Online translation of Alan of Lille’s Complaint of Nature

 

• B.K. Balint, Ordering Chaos: the Self and the Cosmos in Twelfth-Century Latin Prosimetrum (Leiden: 2009).

• C. Burnett, “Scientific Speculations,” in P. Dronke (ed.) A History of Twelfth-Century Western Philosophy (Cambridge: 1988), 151-76.

• P. Dronke, Fabula: Explorations into the Uses of Myth in Medieval Platonism (Leiden: 1974).

• G.D. Economou, The Goddess Natura in Medieval Literature (Cambridge, MA: 1972).

• G.R. Evans, Alan of Lille: the Frontiers of Theology in the Later Twelfth Century (Cambridge: 1983).

• T. Silverstein, “The Fabulous Cosmogony of Bernardus Silvestris,” Modern Philology 46 (1948-49), 92-116.
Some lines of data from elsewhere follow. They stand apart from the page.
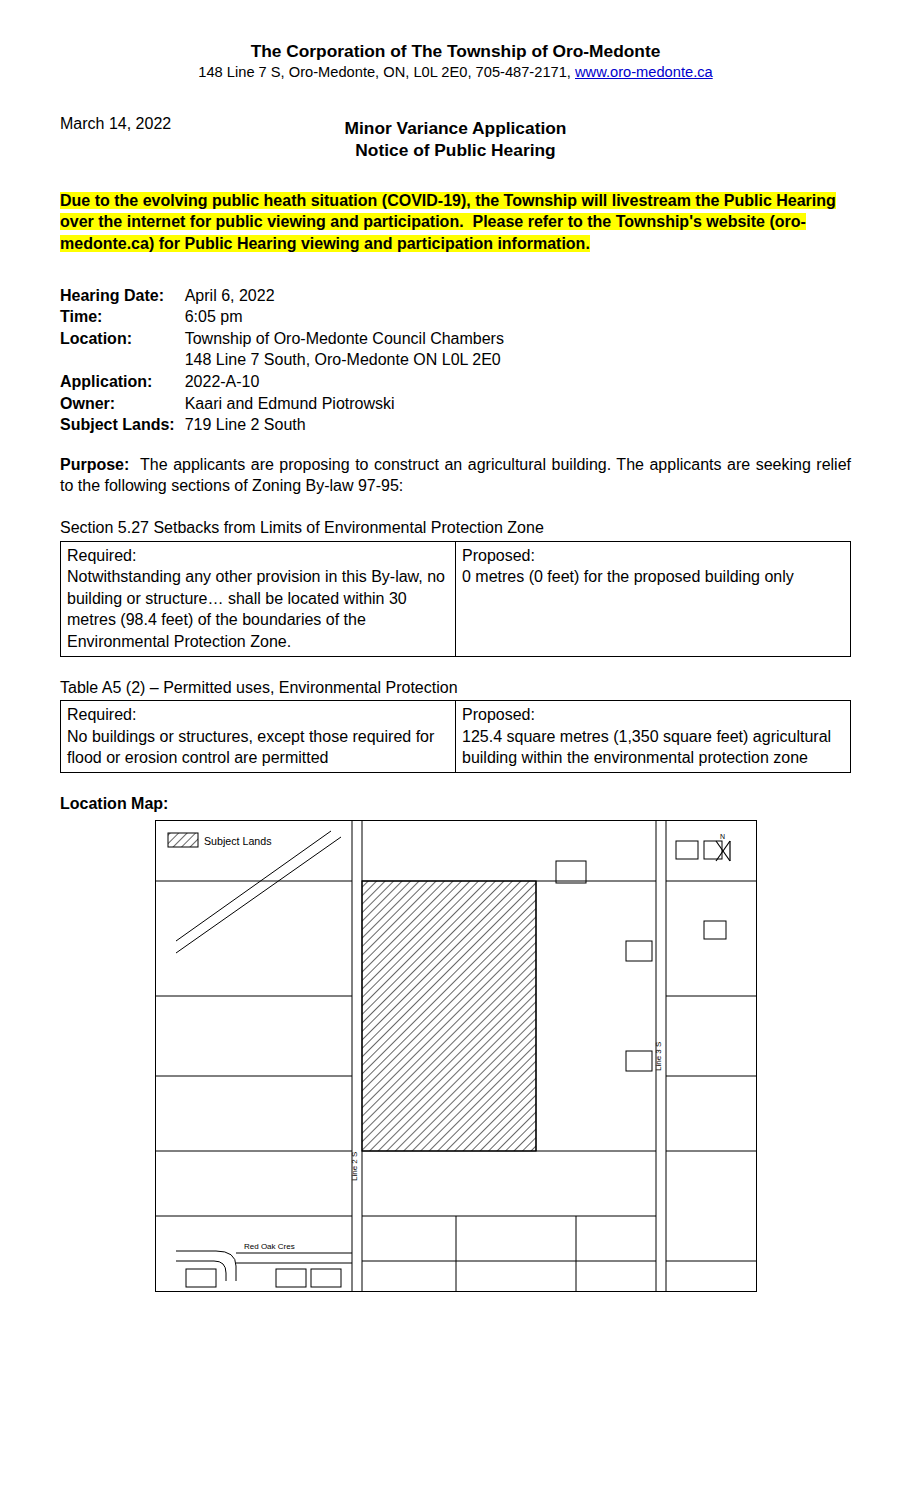The Corporation of The Township of Oro-Medonte
148 Line 7 S, Oro-Medonte, ON, L0L 2E0, 705-487-2171, www.oro-medonte.ca
March 14, 2022
Minor Variance Application
Notice of Public Hearing
Due to the evolving public heath situation (COVID-19), the Township will livestream the Public Hearing over the internet for public viewing and participation. Please refer to the Township's website (oro-medonte.ca) for Public Hearing viewing and participation information.
| Hearing Date: | April 6, 2022 |
| Time: | 6:05 pm |
| Location: | Township of Oro-Medonte Council Chambers 148 Line 7 South, Oro-Medonte ON L0L 2E0 |
| Application: | 2022-A-10 |
| Owner: | Kaari and Edmund Piotrowski |
| Subject Lands: | 719 Line 2 South |
Purpose: The applicants are proposing to construct an agricultural building. The applicants are seeking relief to the following sections of Zoning By-law 97-95:
Section 5.27 Setbacks from Limits of Environmental Protection Zone
| Required: Notwithstanding any other provision in this By-law, no building or structure… shall be located within 30 metres (98.4 feet) of the boundaries of the Environmental Protection Zone. | Proposed: 0 metres (0 feet) for the proposed building only |
Table A5 (2) – Permitted uses, Environmental Protection
| Required: No buildings or structures, except those required for flood or erosion control are permitted | Proposed: 125.4 square metres (1,350 square feet) agricultural building within the environmental protection zone |
Location Map:
Subject Lands N Line 2 S Line 3 S Red Oak Cres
• A. Speer, “The Discovery of Nature: the Contribution of the Chartrians to Twelfth-Century Attempts to Found a Scientia Naturalis,” Traditio 52 (1997), 135-51.

• B. Stock, Myth and Science in the Twelfth Century: a Study of Bernard Silvester (Princeton: 1972).

Comments

Rhys William Roark on 8 March 2015

The Book of Nature

Peter,

Excellent episode--one of my abiding intellectual interests, the concept of the Book of Nature and how it touches upon theology, science and even the visual arts (on the latter, thinking of the later Romantic movement's adulation of nature and the love of organic form).
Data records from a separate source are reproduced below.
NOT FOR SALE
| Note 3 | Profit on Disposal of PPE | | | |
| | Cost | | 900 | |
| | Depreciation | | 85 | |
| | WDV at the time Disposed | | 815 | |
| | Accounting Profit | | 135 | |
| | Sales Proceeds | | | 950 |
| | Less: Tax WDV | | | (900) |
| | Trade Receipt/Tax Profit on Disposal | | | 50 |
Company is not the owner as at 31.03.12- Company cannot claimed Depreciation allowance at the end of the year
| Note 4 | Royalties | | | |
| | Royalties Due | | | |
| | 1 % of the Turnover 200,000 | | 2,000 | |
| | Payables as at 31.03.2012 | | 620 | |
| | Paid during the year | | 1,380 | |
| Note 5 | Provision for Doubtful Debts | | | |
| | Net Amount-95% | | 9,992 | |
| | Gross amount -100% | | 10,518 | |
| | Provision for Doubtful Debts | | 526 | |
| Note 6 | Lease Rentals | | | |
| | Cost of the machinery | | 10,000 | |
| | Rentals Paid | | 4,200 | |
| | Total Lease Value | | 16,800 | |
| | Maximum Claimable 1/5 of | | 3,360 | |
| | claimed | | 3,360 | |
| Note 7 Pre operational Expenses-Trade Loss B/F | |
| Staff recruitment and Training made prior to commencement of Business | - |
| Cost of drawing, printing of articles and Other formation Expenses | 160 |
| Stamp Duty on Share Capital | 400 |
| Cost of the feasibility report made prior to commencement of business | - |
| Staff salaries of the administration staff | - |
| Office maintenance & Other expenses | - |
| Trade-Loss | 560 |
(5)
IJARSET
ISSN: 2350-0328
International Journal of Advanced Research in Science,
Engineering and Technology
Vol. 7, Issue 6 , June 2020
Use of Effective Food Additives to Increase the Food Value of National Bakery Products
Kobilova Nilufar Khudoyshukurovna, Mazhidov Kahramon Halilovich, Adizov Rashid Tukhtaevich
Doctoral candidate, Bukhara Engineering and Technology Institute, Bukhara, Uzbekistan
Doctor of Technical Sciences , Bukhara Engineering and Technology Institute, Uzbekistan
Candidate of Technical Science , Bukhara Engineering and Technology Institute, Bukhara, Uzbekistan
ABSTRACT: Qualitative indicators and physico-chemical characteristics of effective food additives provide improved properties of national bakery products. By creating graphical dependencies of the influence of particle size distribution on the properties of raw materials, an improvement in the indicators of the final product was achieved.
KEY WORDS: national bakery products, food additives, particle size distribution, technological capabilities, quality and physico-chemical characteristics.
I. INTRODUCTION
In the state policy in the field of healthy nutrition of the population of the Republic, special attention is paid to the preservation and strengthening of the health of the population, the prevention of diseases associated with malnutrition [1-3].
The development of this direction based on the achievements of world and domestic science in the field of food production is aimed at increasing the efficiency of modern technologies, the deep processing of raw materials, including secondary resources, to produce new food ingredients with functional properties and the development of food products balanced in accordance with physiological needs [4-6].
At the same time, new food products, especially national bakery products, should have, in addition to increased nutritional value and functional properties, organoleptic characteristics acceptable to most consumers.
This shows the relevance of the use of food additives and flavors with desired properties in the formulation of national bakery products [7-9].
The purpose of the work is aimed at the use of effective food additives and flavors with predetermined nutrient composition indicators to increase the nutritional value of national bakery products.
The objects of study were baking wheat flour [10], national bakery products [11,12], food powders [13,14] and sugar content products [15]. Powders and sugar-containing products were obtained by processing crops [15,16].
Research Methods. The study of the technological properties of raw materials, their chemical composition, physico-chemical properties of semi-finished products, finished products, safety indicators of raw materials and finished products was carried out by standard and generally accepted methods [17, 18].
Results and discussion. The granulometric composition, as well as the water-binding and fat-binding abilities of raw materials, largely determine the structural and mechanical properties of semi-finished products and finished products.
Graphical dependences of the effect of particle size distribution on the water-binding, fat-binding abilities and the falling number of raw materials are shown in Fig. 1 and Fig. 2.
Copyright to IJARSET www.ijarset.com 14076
The bibliography will be most helpful.  A question:  you've noted that the concept of the Book of Nature goes back to Antiquity, and this is what I'm wanting to know more about:  where to we see the idea begin or fully constellate and who might be the great names associated with it (the Greek classical period?  Plato? Aristotle?--or might it date back to the Archaic era's natural philosophers?)?  And then I would be interested in its passing to Early Christianity

(My ultimate motivation here is linking all this to the rise of modern science--thinking of Peter Harrison's book The Bible, Protestantism and the Rise of Natural Science, where the Reformational traditon essentially rejects the whole idea of the Book of Nature so the Bible could be the only authoritative Book / Text in understanding the world [incl. the turning to greater historical literalism of its stories].  This, in turn, then creates the space for a more scientific, mechanical understanding of nature, over its more humanistic, allegorical interpretations tha tis the Book of Nature.)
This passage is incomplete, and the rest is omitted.